## Start Page extract
There are still mangrove forests around Moreton Bay – seven species of them, reportedly, along the coast and the islands, and up the rivers, in spite of development and climate change.

Moreton Bay mangroves, Victoria Point

Our Lizzie has been a beach lover all her life. When she was little, we’d often visit the beaches of Maroochydore, or Townsville, or Etty Bay, making sandcastles and decorating them with shells and seaweed and pumice. We’d draw in the sand with mangrove pencils and make patterns with mangrove flowers. Lizzie is now an environmental engineer, and last month, during one of her regular scientific field trips to Stradbroke Island, she found a mangrove pencil on the sand.

She drew me a picture, and sent me the photo. That’s one to keep.

Syphoning Petrol

I stood by the side of the road, watching Con as he sucked petrol through a plastic tube. He’d done it before, so he knew when the moment came to stop sucking and put his thumb over the end of the tube to stop any air from getting in, then quickly push the tube into the car’s petrol tank.

He was syphoning from a five-gallon petrol can balanced on the boot of the car, with another one in reserve.

When he was fifteen, Con’s older brother Jim had taught told him how to go about it, in their father’s Shell depot in Innisfail.

“You have to judge it just right. If it doesn’t work the first time and you have to do it again, you’ll end up with a mouthful of petrol.”

He did end up with a mouthful of petrol, the first time he tried it. Jim took him next door to the “Goondi Hill” and bought him a beer.

“That’s only one thing that’ll get rid of the taste of petrol. Beer. Get into it.”

The petrol tank of our second-hand Holden sedan didn’t hold enough to get us the 476 kilometres from Burketown to Julia Creek. We’d drive south from Burketown on the gravel road and take a left-hand turn at Augustus Downs, past Talawanta Station, to meet the bitumen at Donor’s Hill, on the Normanton road. From there the road would take us southeast to Julia Creek. In all that distance there was no roadhouse or petrol station: just a few tracks disappearing off into the bush to cattle stations.

Flat country, long distances

Gulf of Carpentaria cattle stations are vast places, famous in the north west: Armraynald, Floraville, Augustus Downs, Talawanta, Donor’s Hill. It’s these stations, often over a thousand square kilometres in area, that appear on the road map, rather than towns or localities. The stations are small towns in themselves, with the big homestead, staff accommodation, stores, sheds, workshops, yards, trucks and machinery and an airstrip with the inevitable windsock flying. On the roof of the largest shed, the name of the station is painted in large block letters to guide the Flying Doctor and the other planes and helicopters that are so vital to life out here.

Armraynald Station homestead and outbuildings from the air paraway.com.au

Sometimes the planes buzz the homestead to let the staff know that they need to drive out and chase cattle off the landing strip.

In our day, Lawn Hill station, further west, kept a full-time pilot, with his own cottage. To locals, this is nothing unusual; but to outsiders like us, extraordinary.
## End Page extract
## Start Record list
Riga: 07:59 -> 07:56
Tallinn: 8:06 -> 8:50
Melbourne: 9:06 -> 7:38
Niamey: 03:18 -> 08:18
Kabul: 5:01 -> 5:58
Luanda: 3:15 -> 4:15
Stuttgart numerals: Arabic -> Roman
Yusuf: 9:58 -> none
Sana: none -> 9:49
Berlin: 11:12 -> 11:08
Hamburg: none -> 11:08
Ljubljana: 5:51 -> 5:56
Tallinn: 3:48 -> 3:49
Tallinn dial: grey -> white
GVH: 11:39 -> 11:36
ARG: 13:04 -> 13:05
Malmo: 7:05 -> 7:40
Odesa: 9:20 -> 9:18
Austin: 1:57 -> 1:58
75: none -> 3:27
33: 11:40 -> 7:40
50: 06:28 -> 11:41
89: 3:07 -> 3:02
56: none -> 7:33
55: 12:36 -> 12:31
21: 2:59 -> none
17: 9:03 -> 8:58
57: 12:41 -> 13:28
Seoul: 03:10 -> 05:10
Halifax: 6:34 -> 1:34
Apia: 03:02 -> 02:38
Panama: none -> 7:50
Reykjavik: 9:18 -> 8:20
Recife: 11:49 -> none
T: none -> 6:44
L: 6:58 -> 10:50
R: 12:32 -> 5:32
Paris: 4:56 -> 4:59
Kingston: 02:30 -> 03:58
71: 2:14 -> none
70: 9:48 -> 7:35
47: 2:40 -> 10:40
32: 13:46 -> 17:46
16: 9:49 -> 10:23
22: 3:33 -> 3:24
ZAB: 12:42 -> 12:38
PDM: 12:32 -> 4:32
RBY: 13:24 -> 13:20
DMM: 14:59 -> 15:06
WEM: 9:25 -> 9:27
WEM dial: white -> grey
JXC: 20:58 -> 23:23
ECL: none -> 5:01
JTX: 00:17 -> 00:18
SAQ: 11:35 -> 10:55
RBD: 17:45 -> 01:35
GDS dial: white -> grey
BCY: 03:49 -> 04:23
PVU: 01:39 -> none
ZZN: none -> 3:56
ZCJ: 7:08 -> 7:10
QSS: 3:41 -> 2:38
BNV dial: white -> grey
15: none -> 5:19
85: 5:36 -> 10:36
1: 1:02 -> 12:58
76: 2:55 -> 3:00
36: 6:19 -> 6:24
## End Record list
The request: In the page extract, who taught Con how to siphon petrol? Please answer briefly.

Response to this exercise: His older brother Jim taught him.